*Arbeitsauftrag 1*.
Beantworten Sie die folgenden Fragen zum Bericht über das TaMeD-Symposium:
(a) In welchem Jahr wurde TaMeD gegründet?
(b) In welcher Stadt fand das zehnte Symposium statt?
(c) Wie lautete das Motto des Symposiums?
*Arbeitsauftrag 2*. Führen Sie den Bericht über das zehnte TaMeD-Symposium im Anschluss an seinen letzten Satz fort.

======== Quellenauszug

„Wo die Gefahr am größten ist, ist auch das Rettende nah“ (Hölderlin)

Richard Merz über das Zehnte Symposium von TaMeD

Zürich, 07/05/2008

von Richard Merz

Die von Choreografie und Intendanzen stets gesteigerten Anforderungen brachten gegen Ende des letzten Jahrhunderts – und bringen munter immer noch - immer größere Gefahren für die Gesundheit der Tanzenden. Aber da nahte sich auch schon ein Rettendes: TaMeD, die Tanzmedizin Deutschland, wurde 1997 gegründet und konnte nun am Himmelfahrt-Wochenende in Dresden das zehnte Symposium durchführen.

So auf Anhieb tönt „Tanz-Medizin“ nach bloßer Angelegenheit für Ärztinnen und Ärzte. Doch TaMeD umfasst weit mehr als deren spezialisiertes medizinisches Wissen. Diese „Tanz-Medizin“ will sich von Arztseite her dem Tanz in seiner Ganzheit und von Tanzseite her der Medizin in ihrer Vielfalt nähern. In gegenseitigem Sich-Kennenlernen und – hoffentlich – vertieftem Verstehen der je eigenen Möglichkeiten und Grenzen. „Zusammen wachsen“ war denn auch das Motto in Dresden: gemeinsam wachsen. Nicht etwa zusammenwachsen als ein Begriff, kein Verschmelzen unter Aufhebung der Grenzen. Aber sich suchen und treffen, im Raum zwischen den Grenzen, dem eigentlichen Raum von Begegnung.

================
======== Gespeicherte Daten

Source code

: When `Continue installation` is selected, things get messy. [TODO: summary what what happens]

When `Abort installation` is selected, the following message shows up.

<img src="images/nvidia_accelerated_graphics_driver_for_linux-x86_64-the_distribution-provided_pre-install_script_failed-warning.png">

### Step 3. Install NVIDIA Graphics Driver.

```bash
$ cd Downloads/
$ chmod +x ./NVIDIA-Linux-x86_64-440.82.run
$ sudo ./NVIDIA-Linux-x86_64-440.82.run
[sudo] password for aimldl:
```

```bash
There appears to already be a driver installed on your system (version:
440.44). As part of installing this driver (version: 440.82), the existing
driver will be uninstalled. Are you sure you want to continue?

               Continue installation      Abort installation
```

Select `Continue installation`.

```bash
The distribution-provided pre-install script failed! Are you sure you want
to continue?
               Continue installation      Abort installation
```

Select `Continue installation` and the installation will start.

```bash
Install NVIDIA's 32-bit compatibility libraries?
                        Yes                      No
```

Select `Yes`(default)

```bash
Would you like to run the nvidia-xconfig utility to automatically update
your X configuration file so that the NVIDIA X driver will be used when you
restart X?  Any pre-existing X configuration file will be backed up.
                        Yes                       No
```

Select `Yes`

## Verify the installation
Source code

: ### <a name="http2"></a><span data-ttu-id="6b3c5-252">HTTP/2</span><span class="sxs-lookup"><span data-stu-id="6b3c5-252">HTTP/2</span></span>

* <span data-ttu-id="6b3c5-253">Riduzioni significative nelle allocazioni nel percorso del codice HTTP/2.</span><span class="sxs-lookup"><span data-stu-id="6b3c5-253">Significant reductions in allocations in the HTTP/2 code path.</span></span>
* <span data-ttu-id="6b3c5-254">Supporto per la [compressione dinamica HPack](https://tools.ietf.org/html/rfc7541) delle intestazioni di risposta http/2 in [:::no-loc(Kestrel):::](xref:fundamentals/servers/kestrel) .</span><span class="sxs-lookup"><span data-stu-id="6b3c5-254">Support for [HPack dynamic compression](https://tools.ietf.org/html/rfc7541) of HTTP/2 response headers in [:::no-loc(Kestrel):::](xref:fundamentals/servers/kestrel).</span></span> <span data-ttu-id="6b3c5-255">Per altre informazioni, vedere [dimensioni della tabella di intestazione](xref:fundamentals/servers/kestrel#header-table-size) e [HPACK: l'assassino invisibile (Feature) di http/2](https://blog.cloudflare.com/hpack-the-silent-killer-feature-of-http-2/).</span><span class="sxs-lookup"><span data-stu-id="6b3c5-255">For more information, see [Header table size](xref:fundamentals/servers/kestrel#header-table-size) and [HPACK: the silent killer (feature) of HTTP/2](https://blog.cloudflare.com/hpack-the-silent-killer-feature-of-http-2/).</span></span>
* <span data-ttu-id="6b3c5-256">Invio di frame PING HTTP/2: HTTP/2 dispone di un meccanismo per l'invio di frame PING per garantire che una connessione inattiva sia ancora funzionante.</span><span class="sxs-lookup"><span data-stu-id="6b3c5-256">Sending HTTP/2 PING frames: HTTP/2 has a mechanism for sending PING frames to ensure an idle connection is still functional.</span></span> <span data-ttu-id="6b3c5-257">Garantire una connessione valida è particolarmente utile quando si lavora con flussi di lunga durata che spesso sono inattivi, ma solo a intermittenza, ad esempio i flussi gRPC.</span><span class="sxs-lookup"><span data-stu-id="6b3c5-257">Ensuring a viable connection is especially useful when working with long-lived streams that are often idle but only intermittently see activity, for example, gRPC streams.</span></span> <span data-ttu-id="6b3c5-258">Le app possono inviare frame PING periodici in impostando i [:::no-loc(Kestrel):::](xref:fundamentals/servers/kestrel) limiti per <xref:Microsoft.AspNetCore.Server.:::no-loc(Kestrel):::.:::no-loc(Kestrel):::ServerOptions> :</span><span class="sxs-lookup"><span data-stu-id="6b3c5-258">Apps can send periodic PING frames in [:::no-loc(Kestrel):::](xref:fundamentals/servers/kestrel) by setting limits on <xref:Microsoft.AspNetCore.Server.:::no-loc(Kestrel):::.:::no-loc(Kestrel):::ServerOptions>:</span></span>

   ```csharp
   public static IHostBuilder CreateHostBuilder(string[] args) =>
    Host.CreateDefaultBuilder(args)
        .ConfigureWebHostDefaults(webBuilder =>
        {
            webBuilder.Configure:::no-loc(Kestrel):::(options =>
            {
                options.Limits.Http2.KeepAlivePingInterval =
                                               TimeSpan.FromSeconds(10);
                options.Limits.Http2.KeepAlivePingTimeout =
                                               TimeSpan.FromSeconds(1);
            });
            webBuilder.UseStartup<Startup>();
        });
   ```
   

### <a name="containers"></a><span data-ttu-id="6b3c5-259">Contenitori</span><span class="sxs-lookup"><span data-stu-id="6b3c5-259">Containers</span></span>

================

*Schriftliche Antwort 1*.
(a) 1997
(b) In Dresden
(c) „Zusammen wachsen“

*Schriftliche Antwort 2*.
Doch beschränkt sich die Tätigkeit von TaMeD nicht auf die – bis jetzt alljährliche - Organisation von Symposien. Eine „Zeitschrift für Tanzmedizin“ wird herausgegeben (seit kurzem heißt sie TaMeD Magazin), Infoblätter werden redigiert, die knapp und prägnant Grundlegendes zu zentralen Problemen vermitteln, wie Richtig TrinkenVerletzt – was tun?EssstörungenAlternative Trainingsmethoden. Auskünfte über (fast) alle Fragen aus dem Gebiet der Tanzmedizin werden erteilt. 

Dass Informationen über Ess- und Trinkverhalten, wie auch über Osteoporose erteilt werden, erstaunt nicht. Nicht unbedingt aber zu erwarten sind Auskünfte über alternative Trainingsmethoden. Doch das macht gerade die Tanz-Medizin von TaMeD aus; unter Medizin wird hier alles verstanden, was fundiert zum Heilen, aber auch zum Vorbeugen beitragen kann. Und das ist ungemein vielfältig.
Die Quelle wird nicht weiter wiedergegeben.